Work request
The answer is the full set of records, given again exactly and without images.

Data provided
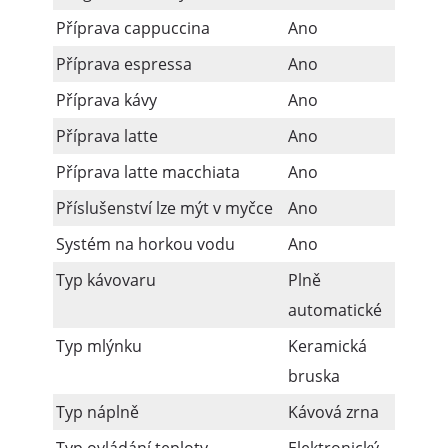
Příprava cappuccina
Ano
Příprava espressa
Ano
Příprava kávy
Ano
Příprava latte
Ano
Příprava latte macchiata
Ano
Příslušenství lze mýt v myčce
Ano
Systém na horkou vodu
Ano
Typ kávovaru
Plně
automatické
Typ mlýnku
Keramická
bruska
Typ náplně
Kávová zrna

Exercise output
Příprava cappuccina
Ano
Příprava espressa
Ano
Příprava kávy
Ano
Příprava latte
Ano
Příprava latte macchiata
Ano
Příslušenství lze mýt v myčce
Ano
Systém na horkou vodu
Ano
Typ kávovaru
Plně
automatické
Typ mlýnku
Keramická
bruska
Typ náplně
Kávová zrna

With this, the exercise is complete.